TASK » Keep every line of the data below that has the string "working" and present those lines.

ENTRIES SUPPLIED »
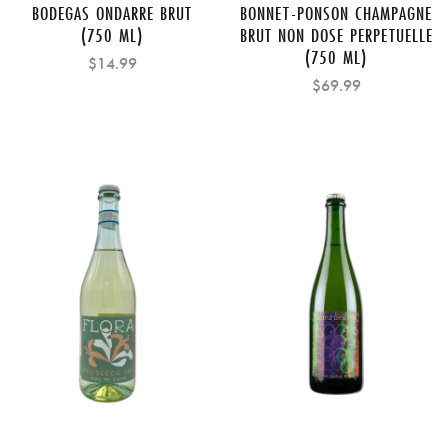
BODEGAS ONDARRE BRUT
BONNET-PONSON CHAMPAGNE
(750 ML)
BRUT NON DOSE PERPETUELLE
(750 ML)
$14.99
$69.99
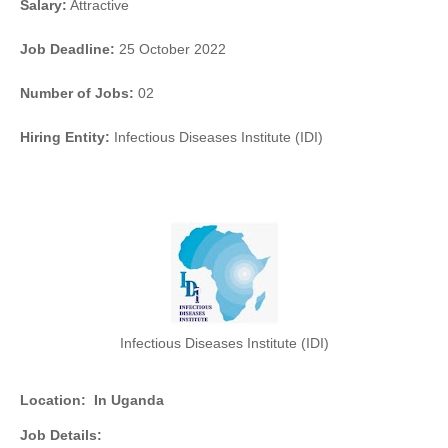
Salary:
Attractive
Job Deadline:
25 October 2022
Number of Jobs:
02
Hiring Entity:
Infectious Diseases Institute (IDI)
Infectious Diseases Institute (IDI)
Location:
In Uganda
Job Details:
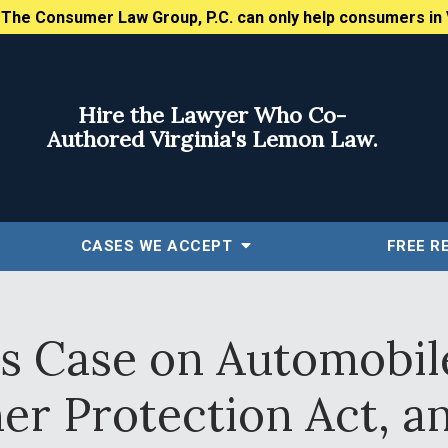
:
The Consumer Law Group, P.C. can only help consumers in 
Hire the Lawyer Who Co-
Authored Virginia's Lemon Law.
CASES WE ACCEPT
FREE
R
es Case on Automobile
r Protection Act, a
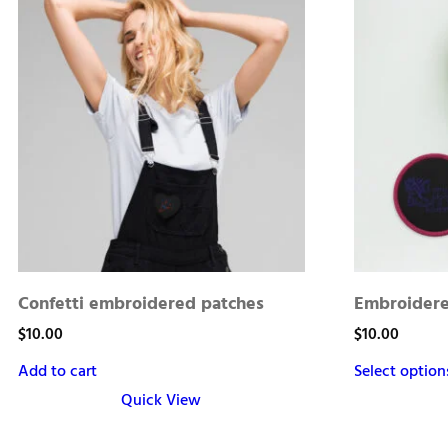
Confetti embroidered patches
Embroidere
$
10.00
$
10.00
Add to cart
Select option
Quick View
This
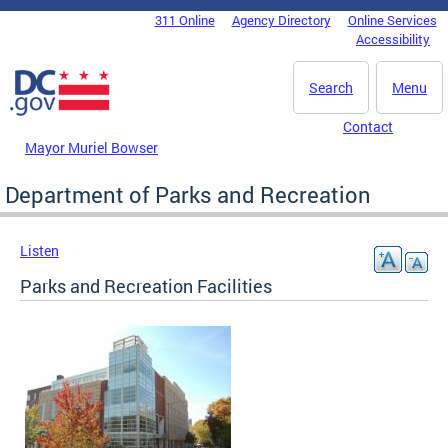
Skip to main content
311 Online
Agency Directory
Online Services
DC Agency Top Menu
Accessibility
Search
Menu
Contact
Mayor Muriel Bowser
Department of Parks and Recreation
Listen
Parks and Recreation Facilities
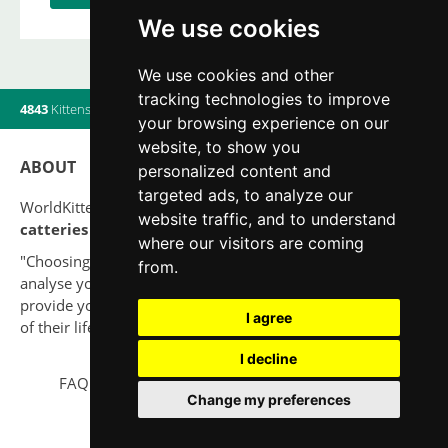
We use cookies
We use cookies and other
tracking technologies to improve
4843
Kittens
|
820
Litters
|
560
Breeders
|
11
Users online
your browsing experience on our
website, to show you
ABOUT
personalized content and
targeted ads, to analyze our
WorldKittens has the largest International listing of
website traffic, and to understand
catteries and cat litters
nowadays.
where our visitors are coming
"Choosing a cat should never be based on a whim. Firstly,
from.
analyse your situation and think if you will be able to
provide your new partner a good quality of life for the rest
I agree
of their life."
I decline
FAQ
Legal notice
Privacy Policy
Contact
Change my preferences
© 2010-2026 WorldKittens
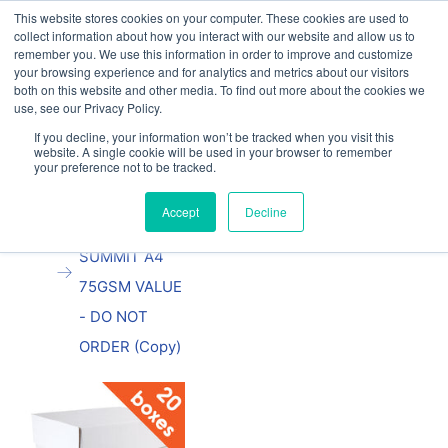
This website stores cookies on your computer. These cookies are used to
Our website and services are exclusively for
collect information about how you interact with our website and allow us to
educational organisations: Contact us 0800 254
remember you. We use this information in order to improve and customize
5052 or
exercisebooks@hamelinbrands.com
your browsing experience and for analytics and metrics about our visitors
both on this website and other media. To find out more about the cookies we
use, see our Privacy Policy.
If you decline, your information won’t be tracked when you visit this
website. A single cookie will be used in your browser to remember
your preference not to be tracked.
Home
All
TEST
Accept
Decline
PRODUCT
SUMMIT A4
75GSM VALUE
- DO NOT
ORDER (Copy)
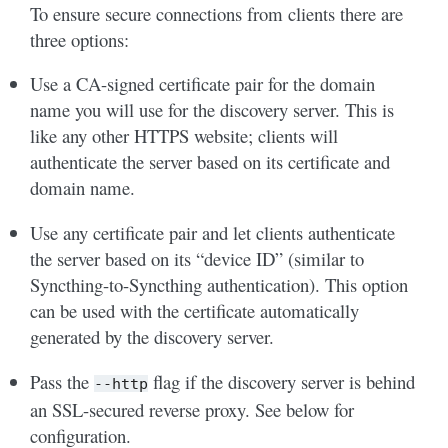
To ensure secure connections from clients there are
three options:
Use a CA-signed certificate pair for the domain
name you will use for the discovery server. This is
like any other HTTPS website; clients will
authenticate the server based on its certificate and
domain name.
Use any certificate pair and let clients authenticate
the server based on its “device ID” (similar to
Syncthing-to-Syncthing authentication). This option
can be used with the certificate automatically
generated by the discovery server.
Pass the
flag if the discovery server is behind
--http
an SSL-secured reverse proxy. See below for
configuration.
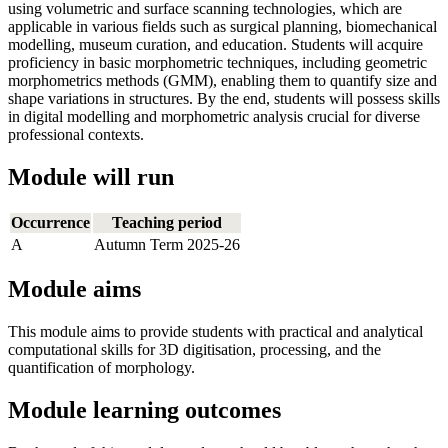
using volumetric and surface scanning technologies, which are
applicable in various fields such as surgical planning, biomechanical
modelling, museum curation, and education. Students will acquire
proficiency in basic morphometric techniques, including geometric
morphometrics methods (GMM), enabling them to quantify size and
shape variations in structures. By the end, students will possess skills
in digital modelling and morphometric analysis crucial for diverse
professional contexts.
Module will run
Occurrence
Teaching period
A
Autumn Term 2025-26
Module aims
This module aims to provide students with practical and analytical
computational skills for 3D digitisation, processing, and the
quantification of morphology.
Module learning outcomes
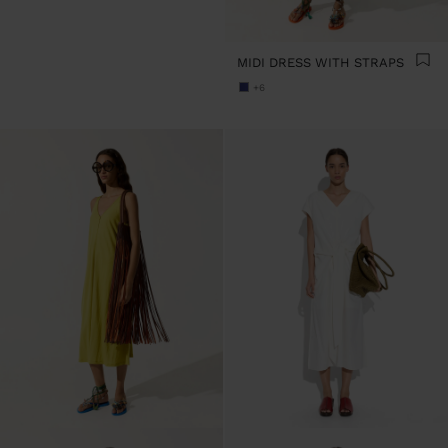
MIDI DRESS WITH STRAPS
+6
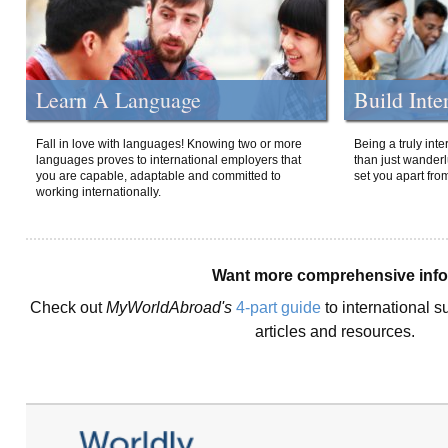
Learn A Language
Build Inte
Fall in love with languages! Knowing two or more
Being a truly int
languages proves to international employers that
than just wanderlu
you are capable, adaptable and committed to
set you apart fro
working internationally.
Want more comprehensive inf
Check out
MyWorldAbroad's
4-part guide
to international s
articles and resources.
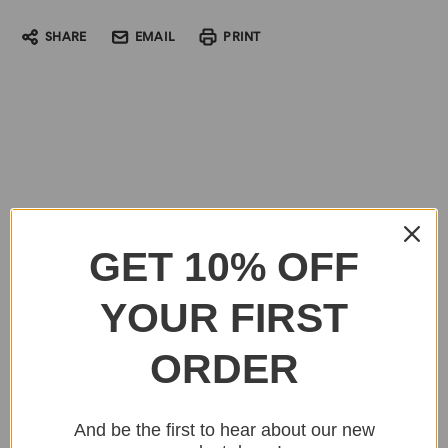
SHARE
EMAIL
PRINT
GET 10% OFF
YOUR FIRST
ORDER
And be the first to hear about our new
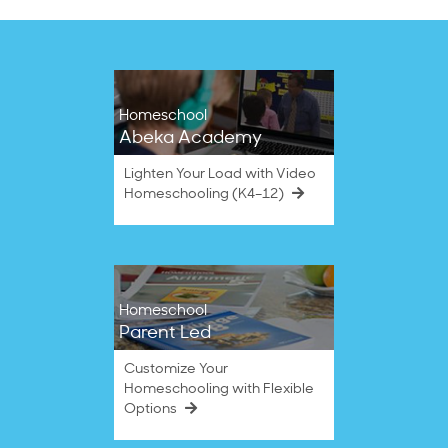
Homeschool
Abeka Academy
Lighten Your Load with Video
Homeschooling (K4–12)
Homeschool
Parent Led
Customize Your
Homeschooling with Flexible
Options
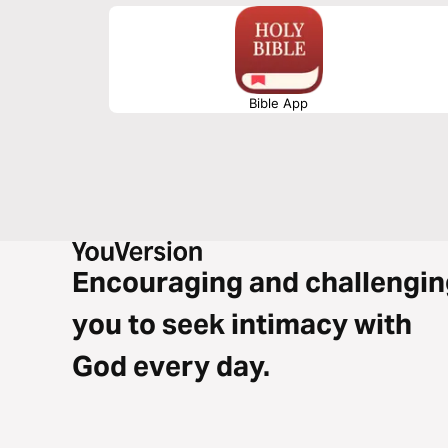
Bible App
Encouraging and challengin
you to seek intimacy with
God every day.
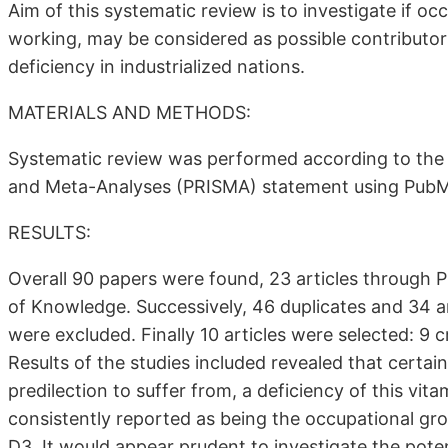
Aim of this systematic review is to investigate if oc
working, may be considered as possible contributor
deficiency in industrialized nations.
MATERIALS AND METHODS:
Systematic review was performed according to the 
and Meta-Analyses (PRISMA) statement using PubM
RESULTS:
Overall 90 papers were found, 23 articles through
of Knowledge. Successively, 46 duplicates and 34 art
were excluded. Finally 10 articles were selected: 9 
Results of the studies included revealed that certai
predilection to suffer from, a deficiency of this vi
consistently reported as being the occupational grou
D3. It would appear prudent to investigate the poten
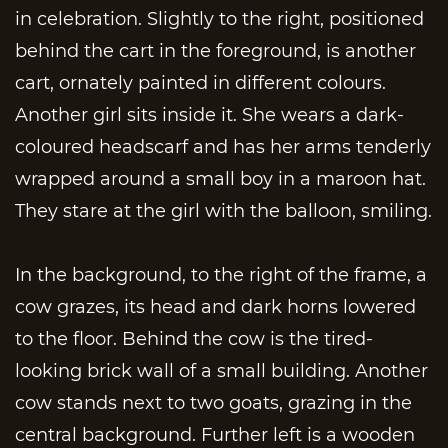
in celebration. Slightly to the right, positioned
behind the cart in the foreground, is another
cart, ornately painted in different colours.
Another girl sits inside it. She wears a dark-
coloured headscarf and has her arms tenderly
wrapped around a small boy in a maroon hat.
They stare at the girl with the balloon, smiling.
In the background, to the right of the frame, a
cow grazes, its head and dark horns lowered
to the floor. Behind the cow is the tired-
looking brick wall of a small building. Another
cow stands next to two goats, grazing in the
central background. Further left is a wooden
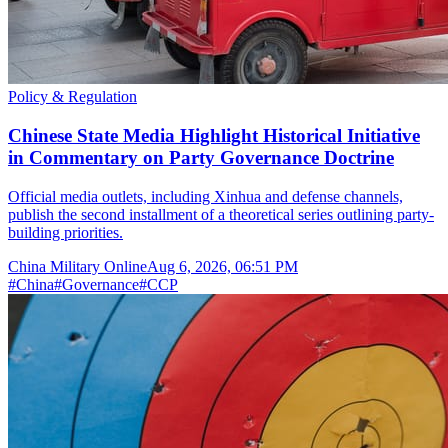
Policy & Regulation
Chinese State Media Highlight Historical Initiative
in Commentary on Party Governance Doctrine
Official media outlets, including Xinhua and defense channels,
publish the second installment of a theoretical series outlining party-
building priorities.
China Military Online
Aug 6, 2026, 06:51 PM
#
China
#
Governance
#
CCP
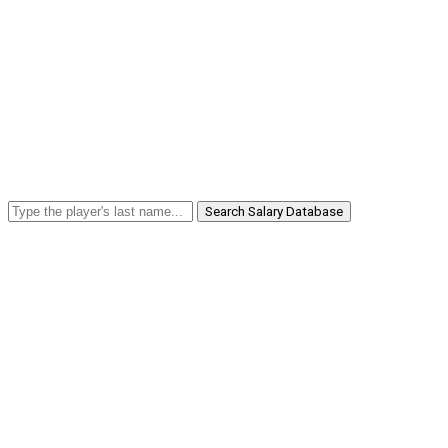
Search Salary Database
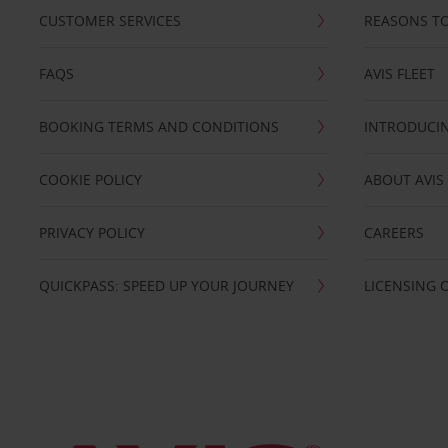
CUSTOMER SERVICES
REASONS TO
FAQS
AVIS FLEET
BOOKING TERMS AND CONDITIONS
INTRODUCIN
COOKIE POLICY
ABOUT AVIS
PRIVACY POLICY
CAREERS
QUICKPASS: SPEED UP YOUR JOURNEY
LICENSING 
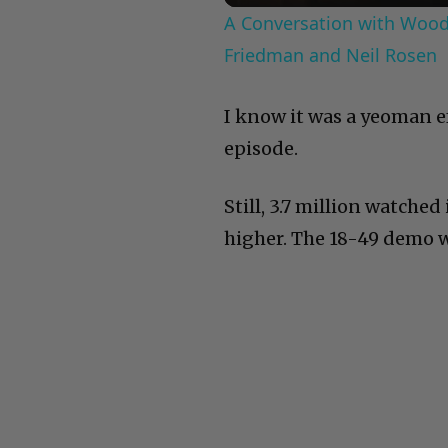
A Conversation with Woody
Friedman and Neil Rosen
I know it was a yeoman ef
episode.
Still, 3.7 million watched
higher. The 18-49 demo wa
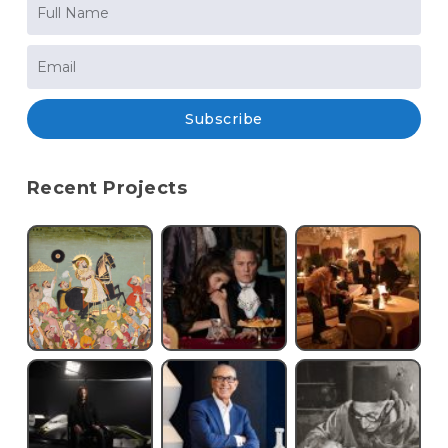
Subscribe
Recent Projects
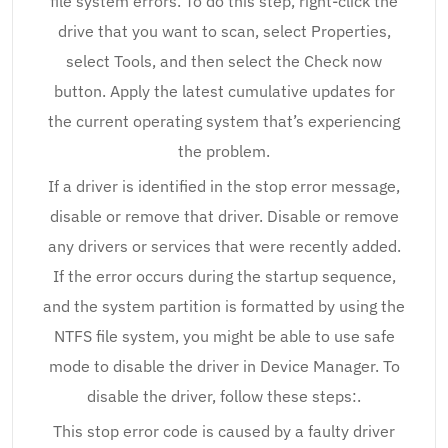
file system errors. To do this step, right-click the
drive that you want to scan, select Properties,
select Tools, and then select the Check now
button. Apply the latest cumulative updates for
the current operating system that’s experiencing
the problem.
If a driver is identified in the stop error message,
disable or remove that driver. Disable or remove
any drivers or services that were recently added.
If the error occurs during the startup sequence,
and the system partition is formatted by using the
NTFS file system, you might be able to use safe
mode to disable the driver in Device Manager. To
disable the driver, follow these steps:.
This stop error code is caused by a faulty driver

WRITTEN SOLUTION »
working internationally.
working, may be considered as possible contributor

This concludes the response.